I seem to have read The Once and Future King three times, but the most recent reading was in 1980.

Before fantasy was really established as a publisher’s marketing niche, with innumerable authors turning out innumerable multi-volume series, White’s revisionist Arthurian book was one of the volumes everyone read, along with the books of Tolkien, Lewis, and other British authors, Beagle’s Last Unicorn, etc.

Since my last reading of White’s book, I’ve read the entire Morte d’Arthur of Malory once, and about 2/3 of it several more times. It should be interesting to return to White having had that experience. If I do, I wonder if I will stick with it. There is quite a bit of medieval Arthuriana I’d like to look into: Chretien de Troyes, Perlesvaus (The High History of the Holy Graal), Marie de France, Wolfram’s Parzival, Gottfried’s Tristan, the works attributed to Walter Map, etc. I think White pretty much stuck with Malory.

Readers might like to check out a series on Arthurian topics here:

https://apilgriminnarnia.com/2018/01/10/ia-by-dodds/

May I particularly draw attention to Martyn Skinner’s The Return of Arthur? This is a delightfully readable poem of about 550 pages set in the near future. It has satire, beauty of nature, interesting remarks on ESP, and considerable humor and wisdom. In some ways it will seem like, in some ways very unlike, White’s work. It’s not a retelling of Malory, but rather describes Merlin and Arthur coming to Britain after it has had another war and has become an oppressive state. I like it a lot, but it is not well-known.

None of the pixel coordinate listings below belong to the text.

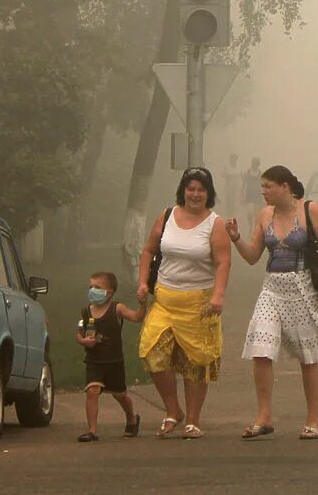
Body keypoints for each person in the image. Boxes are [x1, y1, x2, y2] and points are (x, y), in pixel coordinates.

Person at [226, 164, 318, 441]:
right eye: (262, 187)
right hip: (272, 287)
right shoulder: (264, 215)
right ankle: (264, 416)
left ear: (285, 187)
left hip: (302, 287)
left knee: (308, 355)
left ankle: (312, 420)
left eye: (269, 187)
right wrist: (236, 239)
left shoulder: (309, 210)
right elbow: (253, 255)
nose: (264, 193)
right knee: (261, 348)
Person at [136, 167, 231, 439]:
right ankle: (172, 410)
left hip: (199, 303)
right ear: (183, 191)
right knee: (152, 352)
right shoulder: (167, 216)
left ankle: (192, 420)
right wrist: (143, 282)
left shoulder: (215, 224)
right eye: (191, 188)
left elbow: (223, 262)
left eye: (201, 189)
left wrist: (218, 295)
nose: (195, 194)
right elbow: (149, 250)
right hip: (165, 300)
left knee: (196, 362)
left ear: (208, 193)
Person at [76, 271, 147, 442]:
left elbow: (136, 317)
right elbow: (79, 332)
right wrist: (84, 341)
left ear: (109, 292)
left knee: (120, 394)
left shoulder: (117, 308)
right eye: (90, 287)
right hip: (94, 361)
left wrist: (143, 305)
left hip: (113, 361)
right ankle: (92, 430)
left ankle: (132, 418)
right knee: (92, 391)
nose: (92, 290)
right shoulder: (85, 313)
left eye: (97, 287)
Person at [242, 156, 262, 233]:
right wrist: (241, 194)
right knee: (250, 213)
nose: (255, 165)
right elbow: (243, 184)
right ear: (252, 163)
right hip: (249, 194)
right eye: (254, 163)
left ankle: (255, 229)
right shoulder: (247, 173)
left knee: (256, 214)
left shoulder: (260, 173)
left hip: (257, 195)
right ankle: (250, 228)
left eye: (257, 163)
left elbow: (263, 185)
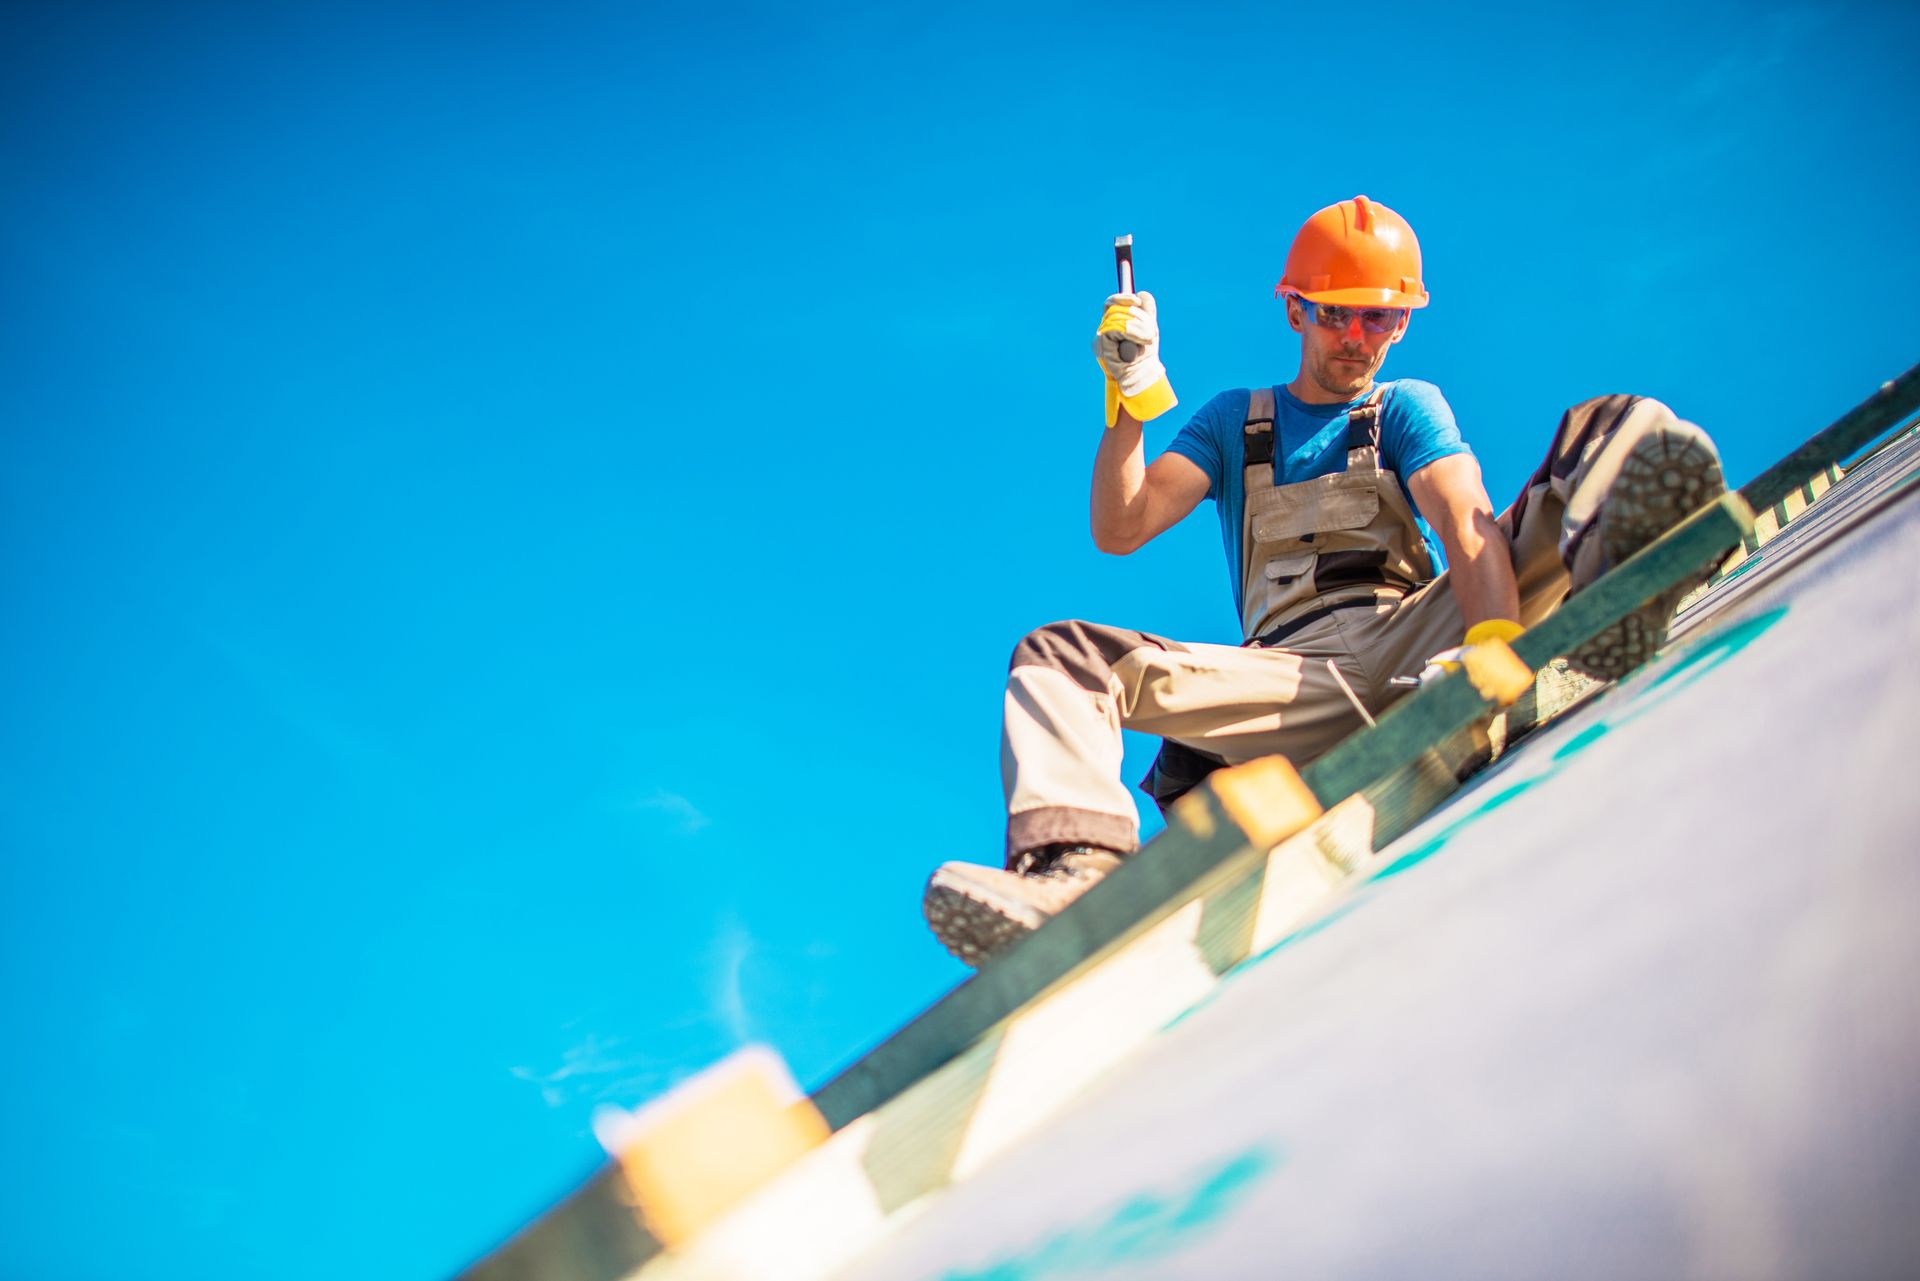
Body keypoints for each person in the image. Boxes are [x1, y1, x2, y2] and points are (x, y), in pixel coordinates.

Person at [923, 195, 1726, 967]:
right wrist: (1128, 397)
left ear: (1405, 320)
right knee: (1060, 654)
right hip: (1290, 679)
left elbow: (1462, 517)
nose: (1358, 335)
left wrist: (1494, 645)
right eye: (1337, 312)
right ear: (1295, 310)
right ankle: (1075, 873)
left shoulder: (1404, 406)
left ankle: (1632, 579)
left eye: (1382, 316)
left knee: (1617, 426)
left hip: (1419, 636)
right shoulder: (1235, 421)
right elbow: (1121, 527)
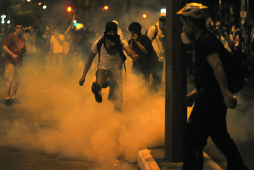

https://apilgriminnarnia.com/2018/02/07/an-easy-to-read/

If there were enough interest, perhaps someone would reprint The Return of Arthur. If you look it up, go for the 1966 edition from Charles Dickens’s publisher Chapman & Hall, which gives the whole work.

NeilH

No mention of the fifth book – The Book of Merlin – published posthumously, edited and with an introduction by White’s biographer Sylvia Townsend Warner. Suppressed by White, it does reveal how White wanted to turn the whole work into an anti-war piece. Was this book ever published over on your side of the pond or was it confined to the UK?